Adapun permintaan listrik di Thailand telah mencapai rekor dalam beberapa pekan terakhir, karena masyarakat lebih banyak tinggal di dalam rumah atau tempat usaha yang berpendingin. Menurut IEA, seperti dilansir Channel News Asia, Jumat (3/5/2024), pendingin ruangan telah bertanggung jawab atas emisi sekitar satu miliar metrik ton karbon dioksida per tahun, dari total 37 miliar yang dikeluarkan di seluruh dunia.
Namun, penggunaan pendingin ruangan seperti AC adalah cara utama untuk melindungi kesehatan manusia, terutama bagi mereka yang paling rentan terhadap efek panas ekstrem seperti anak-anak, orang tua, dan mereka yang memiliki disabilitas tertentu.
Dengan melonjaknya permintaan, puluhan negara tahun lalu telah menandatangani Global Cooling Pledge dari PBB, sebuah komitmen untuk meningkatkan efisiensi AC dan mengurangi emisi dari semua bentuk pendinginan. Beberapa negara telah mencoba mengurangi dampak pendinginan selama bertahun-tahun.

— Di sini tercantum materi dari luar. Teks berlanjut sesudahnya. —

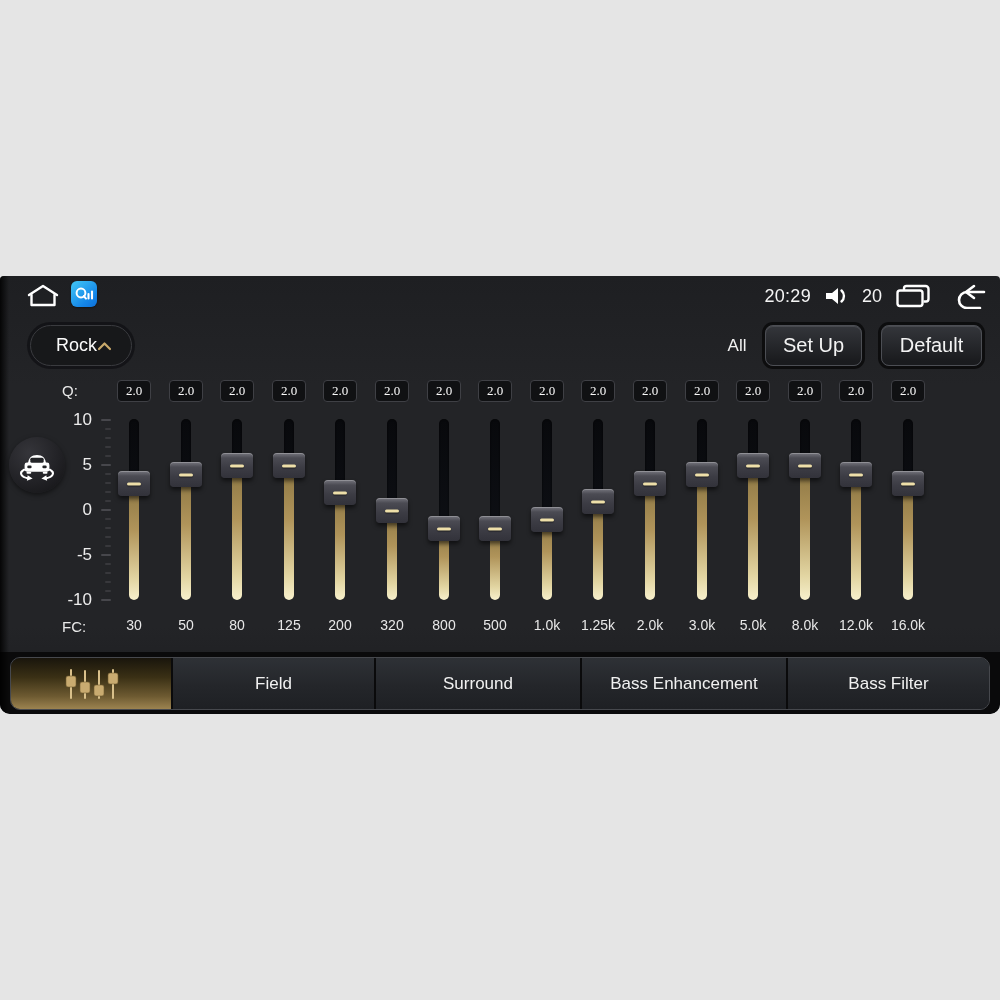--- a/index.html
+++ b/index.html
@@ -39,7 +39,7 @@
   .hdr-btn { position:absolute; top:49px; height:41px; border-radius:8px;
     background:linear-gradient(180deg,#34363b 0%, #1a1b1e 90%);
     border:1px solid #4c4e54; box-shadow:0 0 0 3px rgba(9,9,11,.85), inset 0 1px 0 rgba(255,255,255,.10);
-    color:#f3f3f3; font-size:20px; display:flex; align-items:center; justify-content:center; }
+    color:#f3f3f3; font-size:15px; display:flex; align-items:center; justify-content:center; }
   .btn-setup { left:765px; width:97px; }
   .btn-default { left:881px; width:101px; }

Sejak tahun 2005, Jepang telah mendorong para pekerja kantoran untuk menanggalkan dasi dan jaket agar pendingin ruangan dapat dijaga pada suhu 28 derajat Celcius. Program tahunan "Cool Biz" menjadi semakin penting saat terjadi kekurangan listrik pada tahun 2011 setelah penutupan pembangkit listrik tenaga nuklir setelah bencana Fukushima.